## QUESTIONS TO ANSWER
#1 Decide whether each statement agrees with the Interserve text, answering yes or no and quoting the deciding words: (a) the organization was founded in London in 1852; (b) Mary Ann Cooke landed in Bombay in 1821; (c) Harriett Urmston began her support in 1880.
#2 In the Interserve text, to whom did Mrs Mackenzie write in 1852?
#3 Please take the Interserve text further, continuing its history after its last sentence.

## QUOTED PASSAGE
Segment Open

= International Service Fellowship =

Christian organization

The International Service Fellowship, more commonly known as Interserve, is an interdenominational Protestant Christian charity which was founded in London in 1852. For many years it was known as the Zenana Bible and Medical Missionary Society and it was run entirely by women.

==History==

A. R. Cavalier In Northern India; a story of mission work in zenanas, hospitals, schools and villages; 1899

Interserve was originally called the Calcutta Normal School and later the Indian Female Normal School and Instruction Society and then the Zenana Bible and Medical Mission. It was founded as one of the zenana missions in the 19th century, with the aim of addressing the medical and educational needs of Indian women.

In 1821, Mary Ann Cooke (soon to be Wilson) landed in Calcutta with the intention of setting up a school to educate young Hindu women. Although she experienced significant opposition from people unwilling to countenance the thought of women receiving an education, she worked closely with the Church Mission Society to set up a school to teach girls. In 1852 Mrs Mackenzie, a colleague of Miss Cooke’s, wrote to the social activist Mary Jane Kinnaird (who later founded the YWCA) to ask for her assistance in expanding the organisation’s work. Lady Kinnaird’s involvement led to the rapid growth of the organisation and its expansion across India. Fund raising in Britain was led by enthusiasts such as Harriett Urmston who began her support in 1875. In 1880 internal disputes within the organisation resulted in the Church of England Zenana Mission breaking away.

Segment Closed

## DATA BELOW

Segment Open

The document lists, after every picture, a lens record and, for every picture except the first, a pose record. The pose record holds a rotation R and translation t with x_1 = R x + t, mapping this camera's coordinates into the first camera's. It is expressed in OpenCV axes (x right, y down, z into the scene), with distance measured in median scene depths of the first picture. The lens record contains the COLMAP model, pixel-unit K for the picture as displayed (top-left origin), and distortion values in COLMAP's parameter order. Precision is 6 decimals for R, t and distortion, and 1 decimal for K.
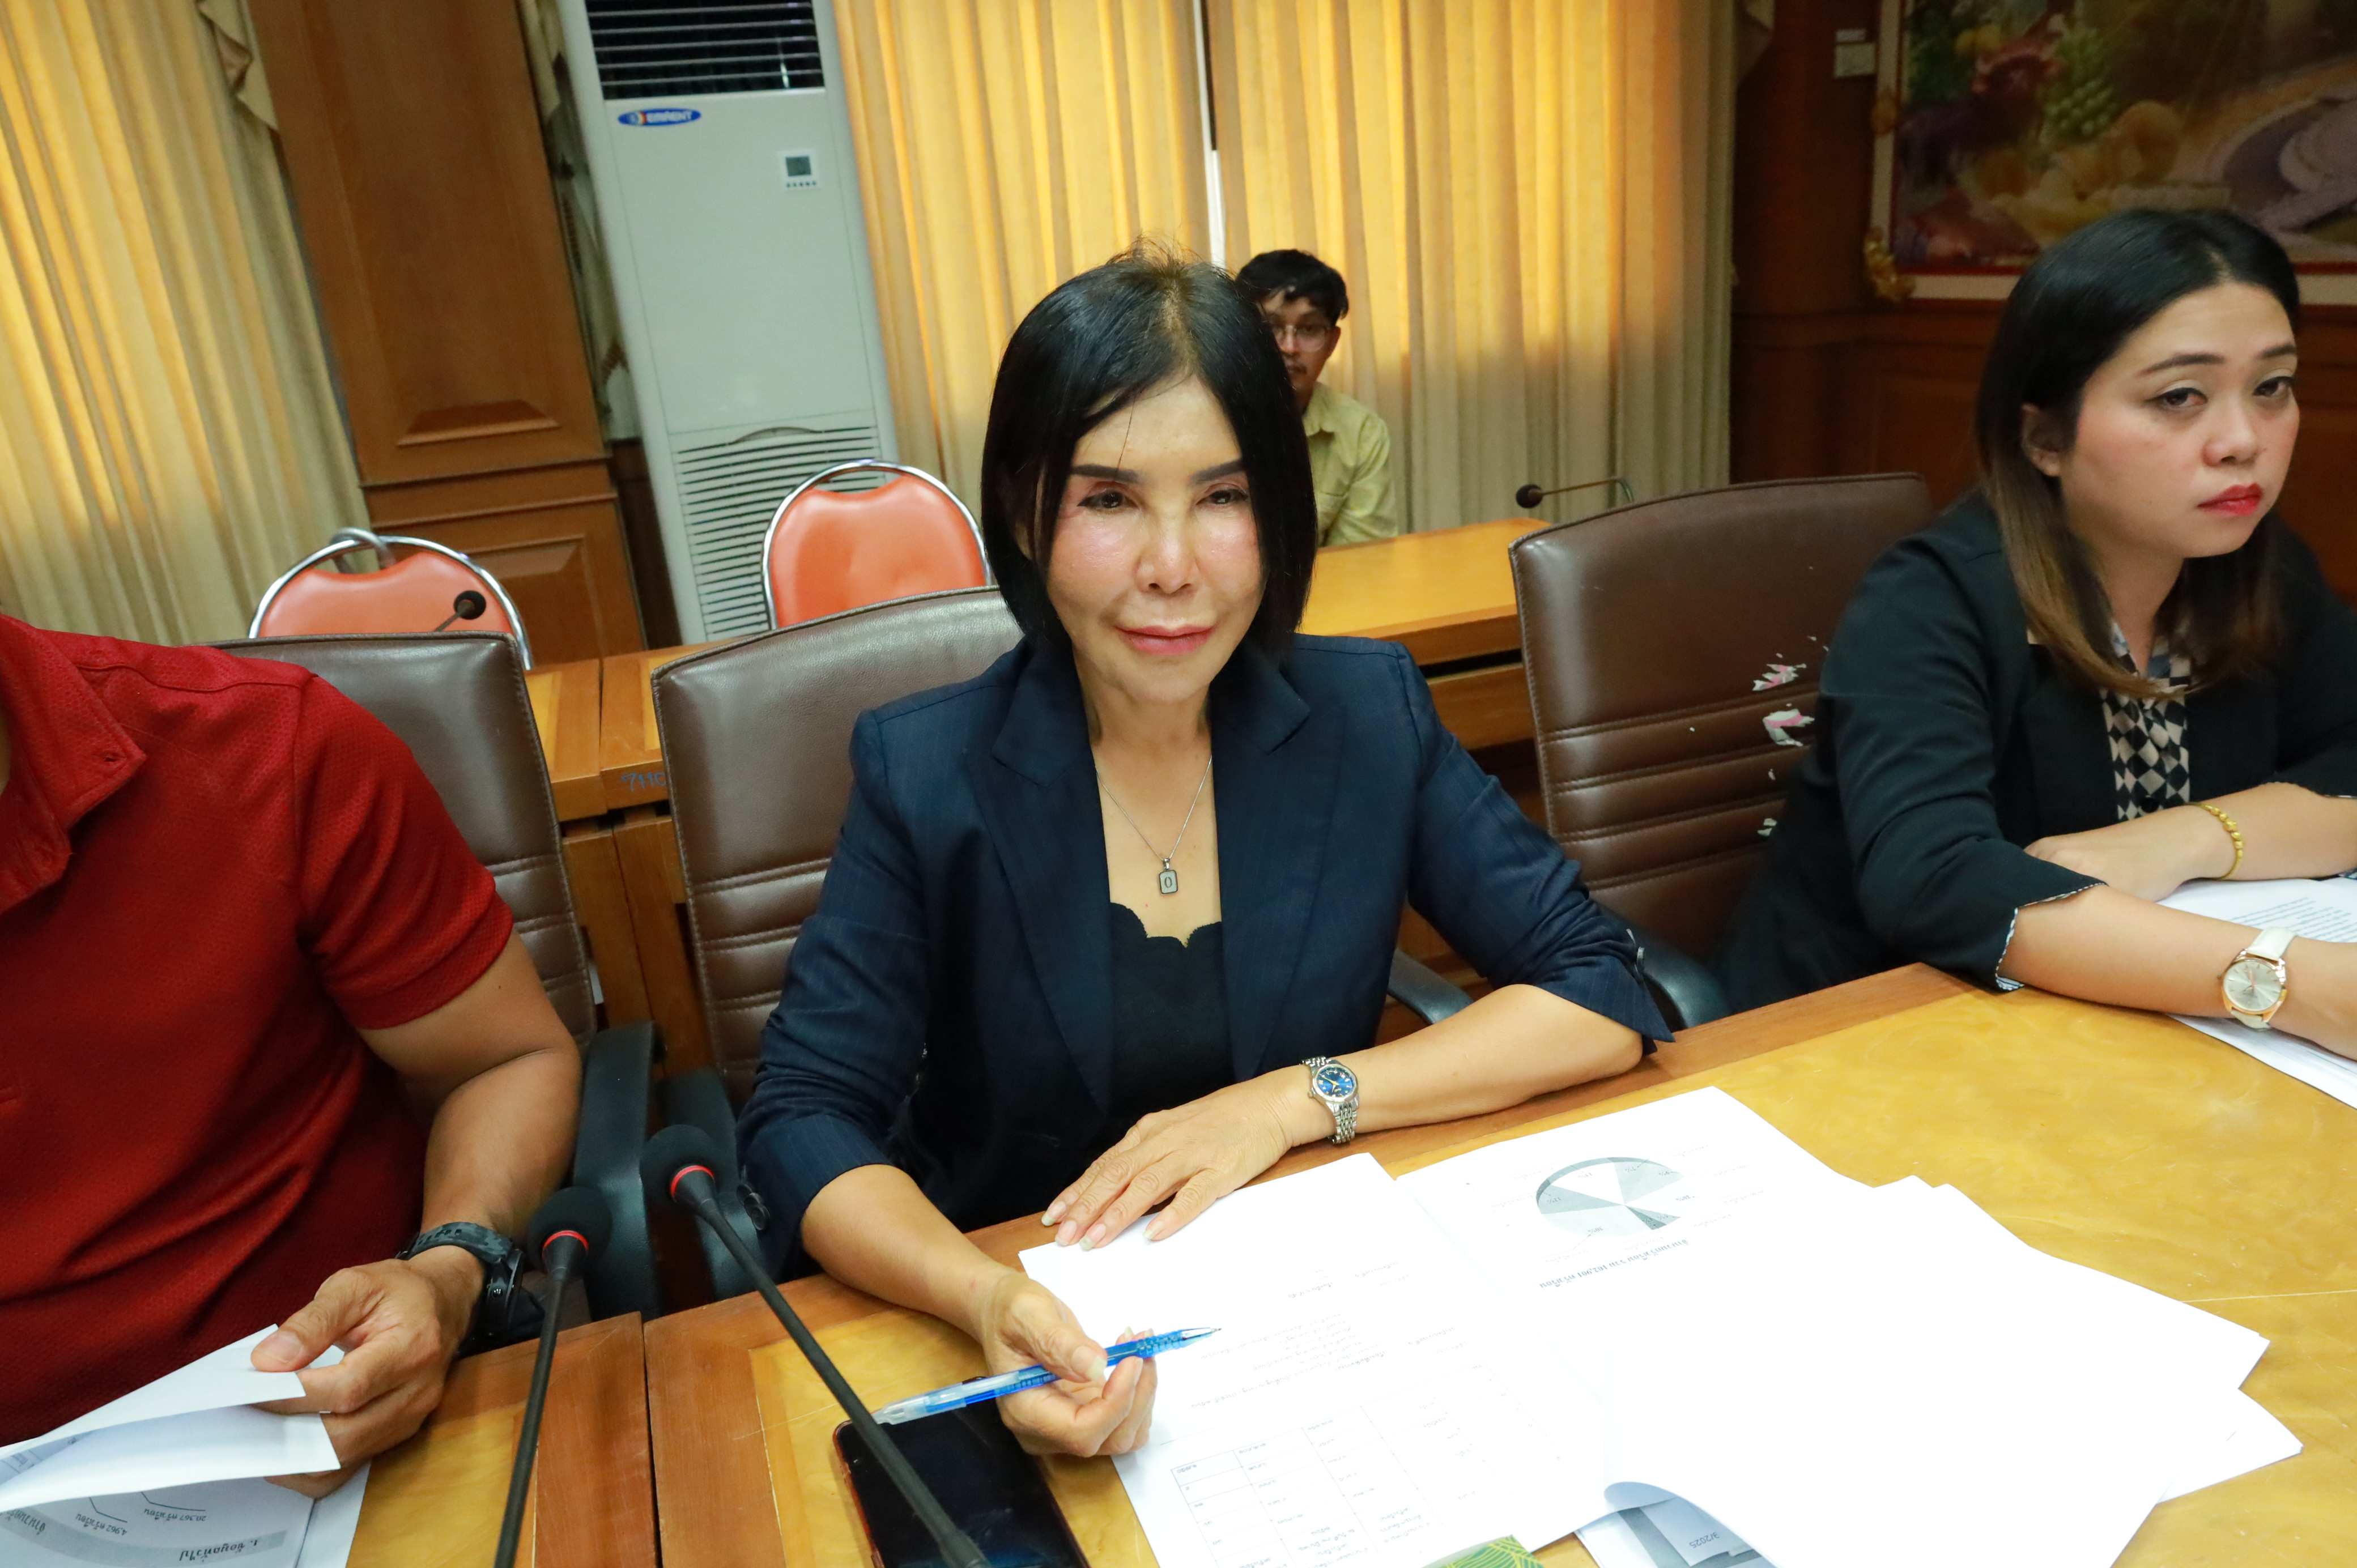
lens RADIAL K [[1585.2, 0, 1192.1], [0, 1585.2, 775.6], [0, 0, 1]] dist [-0.005914, 0.001208]
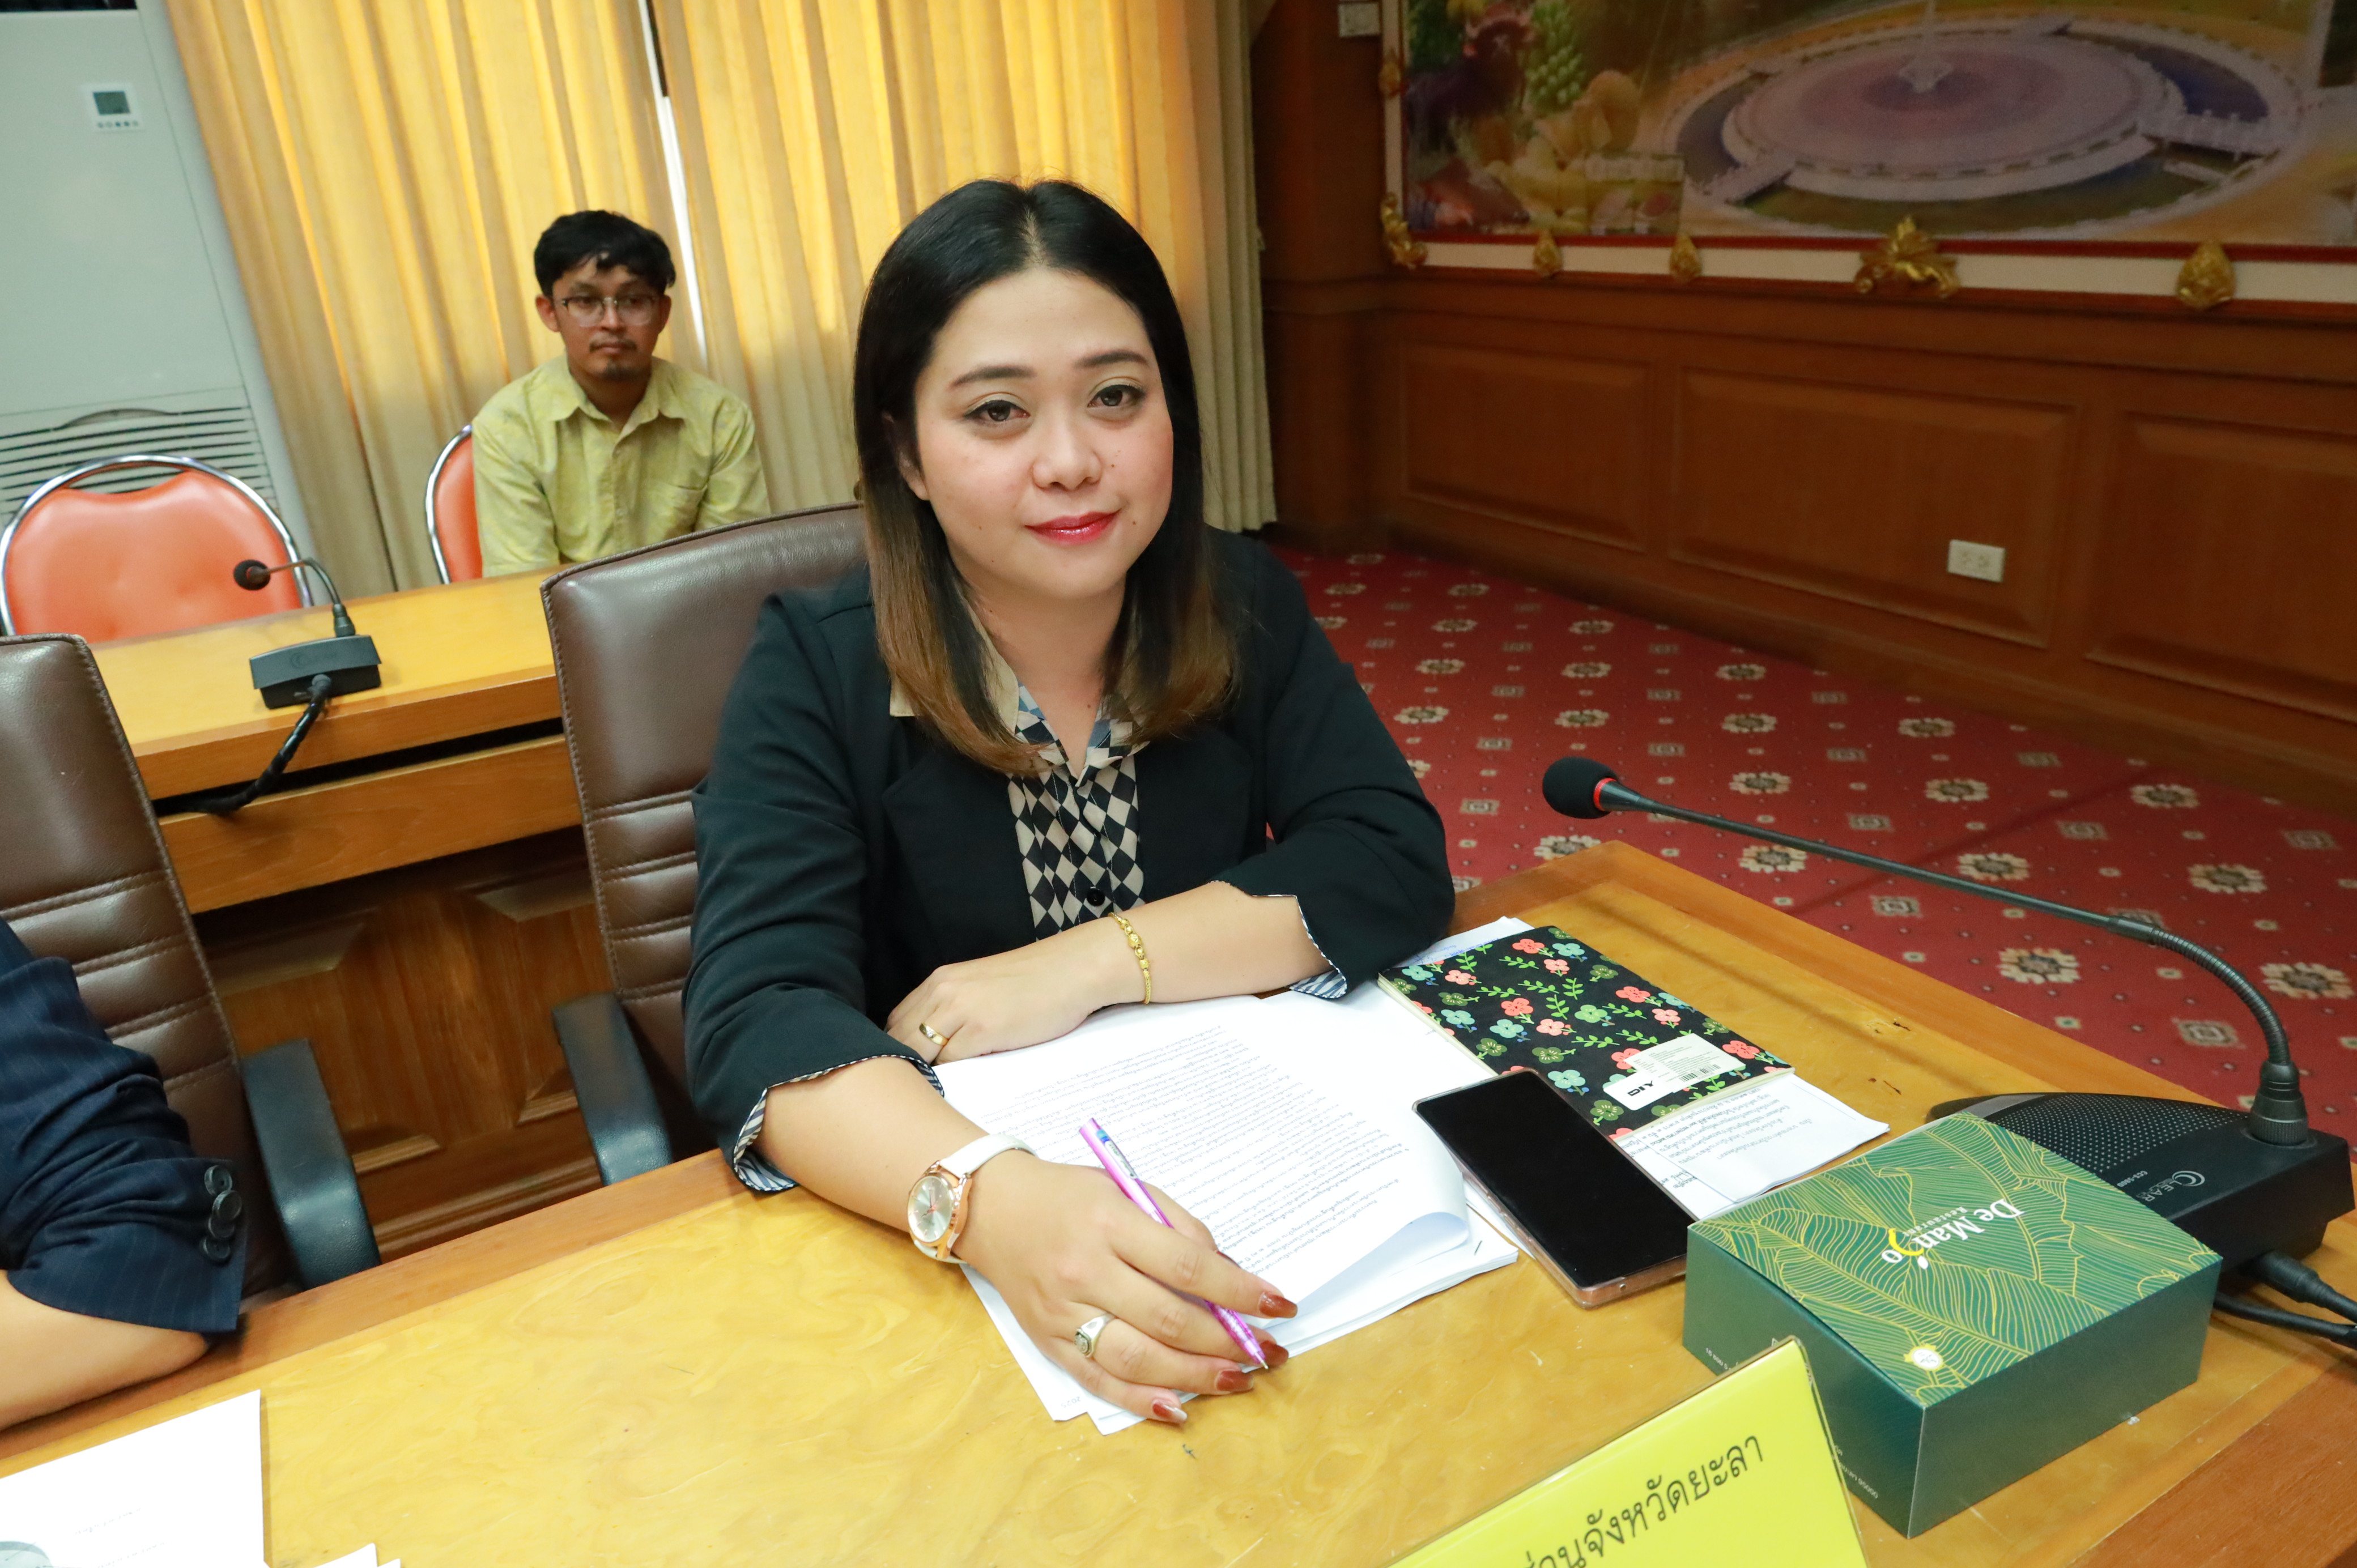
lens RADIAL K [[1585.2, 0, 1194.4], [0, 1585.2, 791.3], [0, 0, 1]] dist [-0.005914, 0.001208]
pose [[0.983882, -0.048176, 0.172207, 0.162182], [0.042377, 0.998409, 0.037196, -0.021232], [-0.173725, -0.029299, 0.984358, 0.050515]]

Segment Closed

## RESPONSES BY ITEM NUMBER
#1
(a) Yes: "founded in London in 1852"
(b) No: "Mary Ann Cooke (soon to be Wilson) landed in Calcutta"
(c) No: "Harriett Urmston who began her support in 1875"

#2 She wrote to the social activist Mary Jane Kinnaird.

#3
From 1880 the organisation became known as the Zenana Bible and Medical Mission as its focus expanded to include medical work. In 1881 a Zenana worker, Miss Bielby, met Queen Victoria at Windsor Castle to ask for her support in publicising the organisation’s work, a request to which the Queen agreed. At this time the organisation began to expand its sending bases as well, and workers were sent from Canada, New Zealand, Ireland and the USA as well as from Britain.

For the first century of its existence the organisation was run solely by women but in 1957 the decision was made to accept men as well. In 1987 the organisation was renamed “Interserve” to reflect its international status and its emphasis on practical service.

==Today==
Interserve sends out over 800 workers from countries including Britain, Australia, New Zealand, Canada, the USA, the Netherlands, Korea, Malaysia, Singapore, South Africa, Ireland, Germany, Switzerland, and India.

Interserve workers use their practical skills to serve the people they live amongst, in line with the instructions of Christ given in the Great Commission. Interserve, as an interdenominational agency, receives support from no specific Christian denomination in particular.